Directions:
Wherever the word "sulla" appears in a line of the records, copy that line.

^^^^

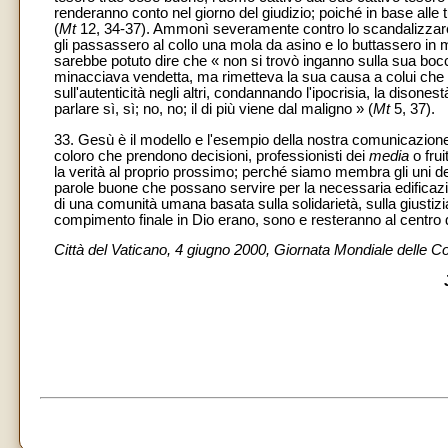
renderanno conto nel giorno del giudizio; poiché in base alle t
(
Mt
12, 34-37). Ammonì severamente contro lo scandalizzare «
gli passassero al collo una mola da asino e lo buttassero in 
sarebbe potuto dire che « non si trovò inganno sulla sua bocca
minacciava vendetta, ma rimetteva la sua causa a colui che g
sull'autenticità negli altri, condannando l'ipocrisia, la disone
parlare sì, sì; no, no; il di più viene dal maligno » (
Mt
5, 37).
33. Gesù è il modello e l'esempio della nostra comunicazione
coloro che prendono decisioni, professionisti dei
media
o fru
la verità al proprio prossimo; perché siamo membra gli uni deg
parole buone che possano servire per la necessaria edificazi
di una comunità umana basata sulla solidarietà, sulla giustizia
compimento finale in Dio erano, sono e resteranno al centro 
Città del Vaticano, 4 giugno 2000, Giornata Mondiale delle Com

^^^^

Expected answer:
sarebbe potuto dire che « non si trovò inganno sulla sua bocca
di una comunità umana basata sulla solidarietà, sulla giustizia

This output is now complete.